## [Instructions to follow]
Output only the lines below from the one holding "# CSV parser" down to the one holding "- Lets two players", both end lines included and every picture dropped.

[Opening Material provided section]

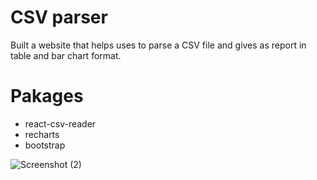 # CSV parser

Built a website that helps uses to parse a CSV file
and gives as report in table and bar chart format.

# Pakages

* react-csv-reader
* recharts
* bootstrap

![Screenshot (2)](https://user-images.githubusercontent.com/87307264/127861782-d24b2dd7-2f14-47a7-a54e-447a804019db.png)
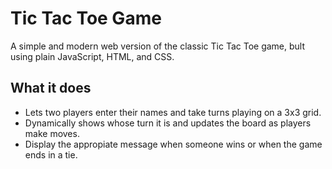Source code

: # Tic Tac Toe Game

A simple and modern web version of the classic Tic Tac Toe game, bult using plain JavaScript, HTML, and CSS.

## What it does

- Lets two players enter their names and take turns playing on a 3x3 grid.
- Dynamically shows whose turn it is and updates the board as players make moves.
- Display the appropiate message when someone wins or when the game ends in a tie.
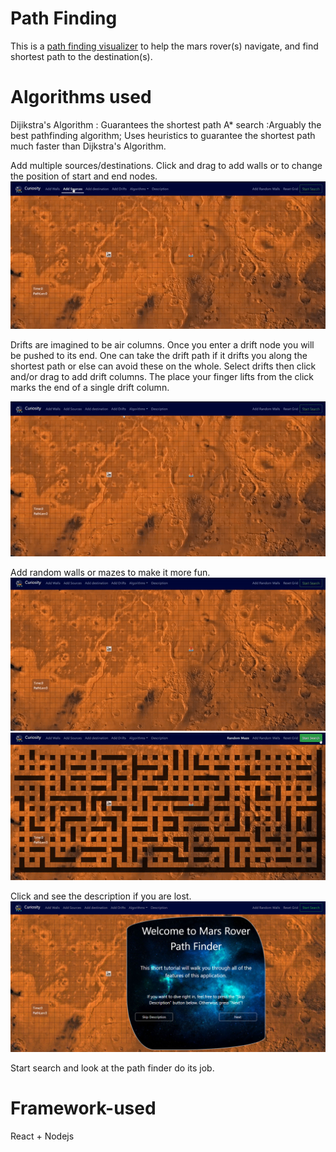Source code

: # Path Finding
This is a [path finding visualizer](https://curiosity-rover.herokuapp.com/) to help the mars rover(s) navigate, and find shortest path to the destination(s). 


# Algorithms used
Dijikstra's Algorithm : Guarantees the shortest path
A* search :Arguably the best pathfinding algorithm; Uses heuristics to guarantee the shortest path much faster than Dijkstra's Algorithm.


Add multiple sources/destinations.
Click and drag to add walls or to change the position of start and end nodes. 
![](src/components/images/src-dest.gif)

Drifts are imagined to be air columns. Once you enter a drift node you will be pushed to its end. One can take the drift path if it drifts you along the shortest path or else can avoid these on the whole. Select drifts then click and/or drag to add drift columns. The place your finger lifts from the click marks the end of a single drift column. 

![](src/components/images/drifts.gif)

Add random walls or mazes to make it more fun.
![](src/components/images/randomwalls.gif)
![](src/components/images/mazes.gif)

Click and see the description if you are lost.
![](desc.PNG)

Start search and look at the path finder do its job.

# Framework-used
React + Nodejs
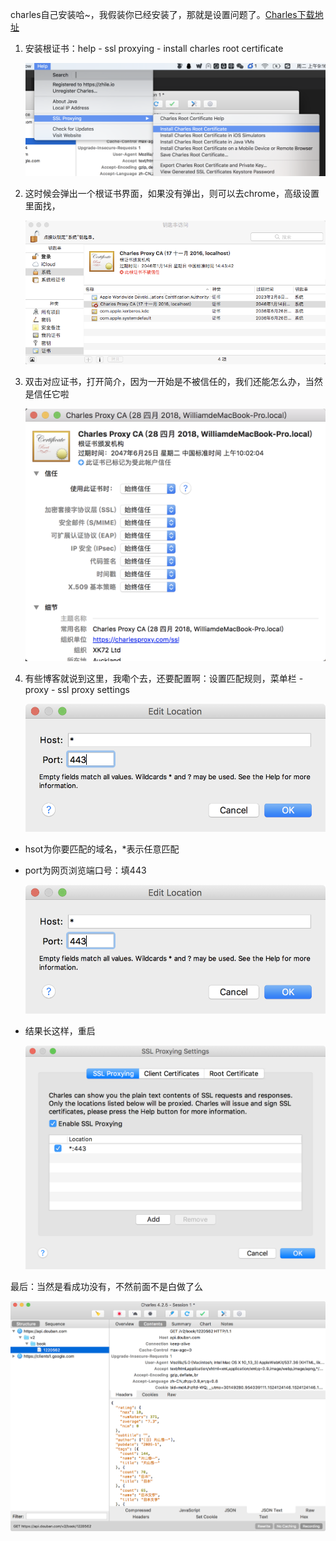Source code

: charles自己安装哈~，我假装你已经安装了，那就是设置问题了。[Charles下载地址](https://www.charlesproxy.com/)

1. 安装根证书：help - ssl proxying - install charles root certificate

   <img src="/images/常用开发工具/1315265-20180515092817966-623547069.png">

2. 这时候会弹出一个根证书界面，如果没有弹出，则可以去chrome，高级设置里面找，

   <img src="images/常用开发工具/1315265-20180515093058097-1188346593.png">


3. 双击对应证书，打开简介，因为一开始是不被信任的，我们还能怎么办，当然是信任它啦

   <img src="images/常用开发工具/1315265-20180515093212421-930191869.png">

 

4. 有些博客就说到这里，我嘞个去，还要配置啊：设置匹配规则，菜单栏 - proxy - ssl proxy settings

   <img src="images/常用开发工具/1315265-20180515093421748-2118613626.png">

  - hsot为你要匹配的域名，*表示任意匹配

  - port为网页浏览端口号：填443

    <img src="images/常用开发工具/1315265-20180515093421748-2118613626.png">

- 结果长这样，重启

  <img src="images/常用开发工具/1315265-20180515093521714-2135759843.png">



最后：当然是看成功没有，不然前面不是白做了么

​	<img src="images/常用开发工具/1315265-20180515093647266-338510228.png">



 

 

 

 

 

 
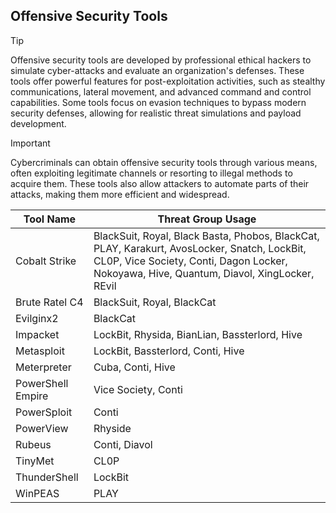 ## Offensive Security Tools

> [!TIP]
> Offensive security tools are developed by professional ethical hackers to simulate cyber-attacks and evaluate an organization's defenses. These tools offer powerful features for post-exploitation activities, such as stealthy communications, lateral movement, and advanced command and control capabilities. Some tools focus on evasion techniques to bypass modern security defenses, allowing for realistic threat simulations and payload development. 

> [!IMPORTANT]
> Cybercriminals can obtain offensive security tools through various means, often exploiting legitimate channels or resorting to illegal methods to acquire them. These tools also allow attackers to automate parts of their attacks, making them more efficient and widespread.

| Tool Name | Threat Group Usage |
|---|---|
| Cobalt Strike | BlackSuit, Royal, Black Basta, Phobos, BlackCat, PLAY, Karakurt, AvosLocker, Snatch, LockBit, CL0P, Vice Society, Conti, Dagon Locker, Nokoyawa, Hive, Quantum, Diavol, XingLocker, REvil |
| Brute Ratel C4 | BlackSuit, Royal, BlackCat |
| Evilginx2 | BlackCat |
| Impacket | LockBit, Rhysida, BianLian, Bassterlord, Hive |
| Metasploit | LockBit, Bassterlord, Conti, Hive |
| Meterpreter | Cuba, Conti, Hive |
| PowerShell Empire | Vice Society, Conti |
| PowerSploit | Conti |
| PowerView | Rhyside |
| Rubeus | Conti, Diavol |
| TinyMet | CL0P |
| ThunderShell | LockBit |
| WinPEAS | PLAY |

[Closing Material provided section]
[Opening Material provided section]

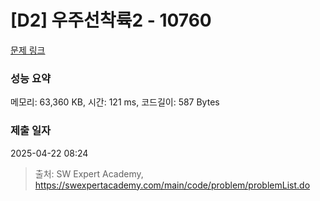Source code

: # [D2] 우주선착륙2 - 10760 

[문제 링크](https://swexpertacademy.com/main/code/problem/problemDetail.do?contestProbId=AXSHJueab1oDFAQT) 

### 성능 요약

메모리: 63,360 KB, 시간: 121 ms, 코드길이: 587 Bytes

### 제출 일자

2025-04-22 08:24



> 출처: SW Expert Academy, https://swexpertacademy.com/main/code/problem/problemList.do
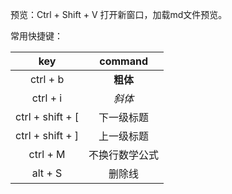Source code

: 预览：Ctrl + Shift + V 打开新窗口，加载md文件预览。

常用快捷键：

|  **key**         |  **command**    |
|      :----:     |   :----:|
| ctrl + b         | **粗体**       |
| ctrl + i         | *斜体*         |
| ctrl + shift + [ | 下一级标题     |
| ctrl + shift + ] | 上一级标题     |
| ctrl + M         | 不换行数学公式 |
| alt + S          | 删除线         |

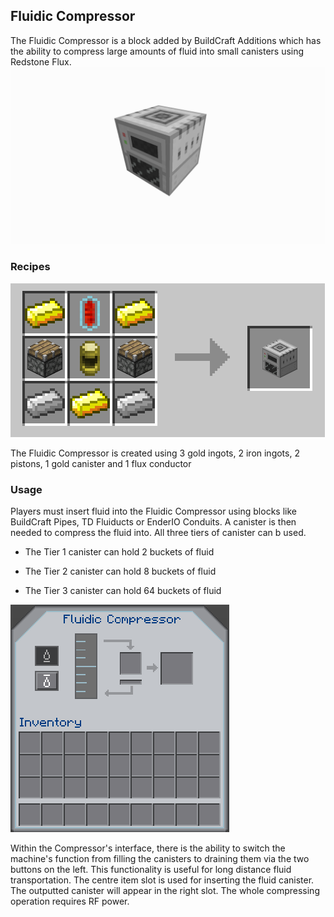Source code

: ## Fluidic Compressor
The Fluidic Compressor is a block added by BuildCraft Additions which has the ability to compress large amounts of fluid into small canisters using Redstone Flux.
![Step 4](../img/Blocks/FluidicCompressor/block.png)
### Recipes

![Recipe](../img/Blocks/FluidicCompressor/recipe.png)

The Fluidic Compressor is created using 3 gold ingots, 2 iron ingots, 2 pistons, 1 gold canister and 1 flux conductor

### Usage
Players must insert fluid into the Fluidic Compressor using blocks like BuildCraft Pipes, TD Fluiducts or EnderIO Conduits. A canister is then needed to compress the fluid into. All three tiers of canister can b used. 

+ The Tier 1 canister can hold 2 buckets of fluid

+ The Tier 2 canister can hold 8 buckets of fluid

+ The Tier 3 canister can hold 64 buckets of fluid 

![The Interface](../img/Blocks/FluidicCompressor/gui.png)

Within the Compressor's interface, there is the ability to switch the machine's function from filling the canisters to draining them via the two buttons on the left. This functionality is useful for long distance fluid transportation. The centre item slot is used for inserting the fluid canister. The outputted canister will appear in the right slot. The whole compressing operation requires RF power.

[Closing Material provided section]
[Opening Material provided section]

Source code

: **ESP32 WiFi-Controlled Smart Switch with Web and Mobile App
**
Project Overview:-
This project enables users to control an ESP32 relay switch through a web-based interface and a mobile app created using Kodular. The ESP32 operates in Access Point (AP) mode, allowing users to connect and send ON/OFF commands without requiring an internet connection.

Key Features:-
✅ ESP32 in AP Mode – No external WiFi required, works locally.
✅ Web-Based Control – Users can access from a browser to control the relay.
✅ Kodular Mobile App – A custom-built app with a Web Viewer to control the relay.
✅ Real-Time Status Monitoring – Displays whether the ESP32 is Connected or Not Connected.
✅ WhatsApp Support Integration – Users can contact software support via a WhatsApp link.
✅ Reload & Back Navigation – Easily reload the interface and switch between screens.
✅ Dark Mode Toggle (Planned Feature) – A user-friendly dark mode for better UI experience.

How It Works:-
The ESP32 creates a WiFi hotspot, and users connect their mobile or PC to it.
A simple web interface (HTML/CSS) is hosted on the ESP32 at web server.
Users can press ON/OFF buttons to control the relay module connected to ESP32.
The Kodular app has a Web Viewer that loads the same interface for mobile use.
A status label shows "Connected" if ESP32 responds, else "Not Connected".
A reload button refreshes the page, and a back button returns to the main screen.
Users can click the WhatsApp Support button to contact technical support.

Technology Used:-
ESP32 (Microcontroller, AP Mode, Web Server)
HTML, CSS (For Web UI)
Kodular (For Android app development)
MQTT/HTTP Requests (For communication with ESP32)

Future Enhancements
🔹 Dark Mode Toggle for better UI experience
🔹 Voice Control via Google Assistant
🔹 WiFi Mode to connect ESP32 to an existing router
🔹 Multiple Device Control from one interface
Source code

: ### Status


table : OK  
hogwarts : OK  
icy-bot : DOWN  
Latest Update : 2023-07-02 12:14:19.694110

[Closing Material provided section]

## [Your response]
 # CSV parser

Built a website that helps uses to parse a CSV file
and gives as report in table and bar chart format.

# Pakages

* react-csv-reader
* recharts
* bootstrap

![Screenshot (2)](https://user-images.githubusercontent.com/87307264/127861782-d24b2dd7-2f14-47a7-a54e-447a804019db.png)
Source code

: # Tic Tac Toe Game

A simple and modern web version of the classic Tic Tac Toe game, bult using plain JavaScript, HTML, and CSS.

## What it does

- Lets two players enter their names and take turns playing on a 3x3 grid.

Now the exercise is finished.